06/30/2010 11:37 am ET | Updated May 25, 2011

It's not the Debt, It's the Distribution

(No, I'm not an economist. But I figure I can't really do much worse than they've done)

So let me get this right. There used to be a savings crisis. Americans didn't save enough --unlike those industrious Chinese. In fact, the Chinese were so thrifty compared to us that we ended up in hock to them up to our keesters.

But wait a second, where did all the money the Chinese saved come from? It turns out, from us, from our inexhaustible purchases of their exports. Much of that was paid for with illusory housing bubble wealth -- but that didn't stop the Visa from going through at the Best Buy for that flat screen TV. Money that didn't just go to the Chinese. The TV had to be unloaded in port, and trucked to the store. Then there were the salaries of the store clerk, the manager, and the company execs, not to mention the fees of the advertising agencies who came up with the commercials to sell the TV on the TV, and so on.

Now, we're told, saving is part of the problem. When we save too much, we don't spend enough. And everybody knows, consumer spending is the engine to full employment. Not that this means we should incur more consumer debt. Debt bad. Spending good. No spending, no jobs. No jobs, no recovery.

That leaves the government to do the spending, and by extension, to incur the debt. But since debt is so "bad," Obama could barely get a wholly inadequate stimulus package through Congress. It was just enough to produce an anemic recovery, while plenty enough to add a lot to the deficit. The big evil deficit.

So we're spending a trillion plus more a year than we're collecting in taxes, borrowing prodigious amounts to do so.

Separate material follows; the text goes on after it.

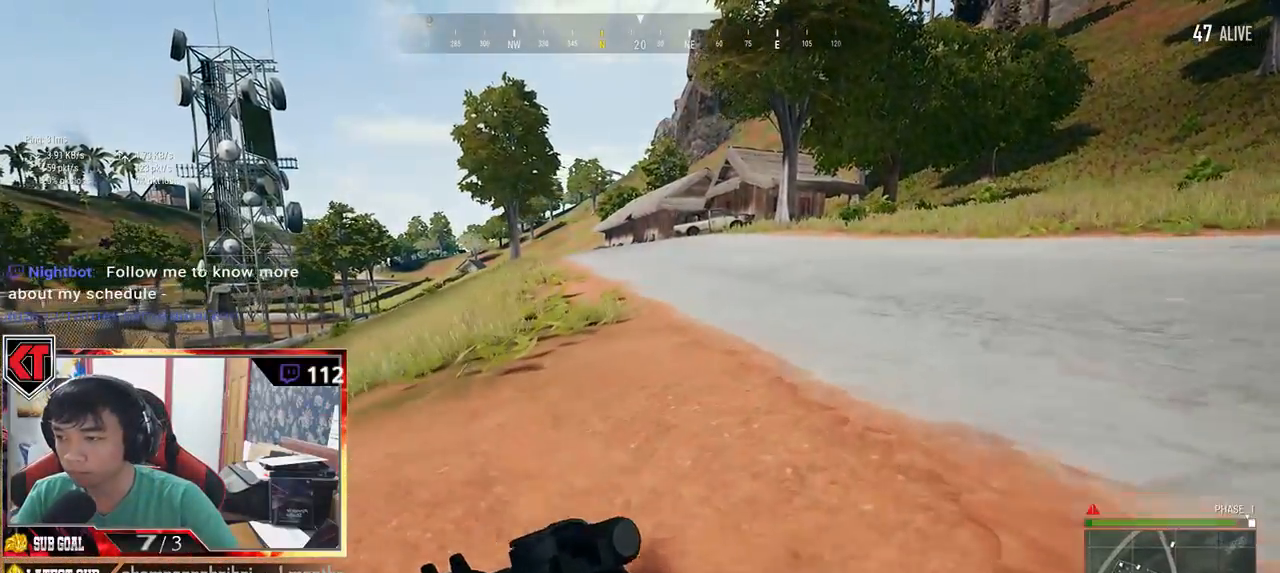
{"keys": ["d", "shift", "w"], "mouse": [], "events": []}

Where is all that borrowed money coming from? Banks. In other words, us. Our deposits. Our tax-funded bailouts. (It also comes from the Chinese, but that's money we give them too.)

So to whom, finally, do we really owe all that money?


Banks, incidentally, love the national debt. They never want the principal repaid, because they can live on just the interest forever. And live very well, thank you very much.

So what would happen if all the interest that has been paid on the national debt was declared applied to the principal? (I can't find that calculation anywhere, but I'm pretty damn sure the national debt would no longer be the subject of giant digital clocks in the trillions.) It seems hard to believe I'm the first person to think of this, but I don't know why it can't get some serious discussion even if I am. As far as I can tell, the only people who'd lose out are the bankers.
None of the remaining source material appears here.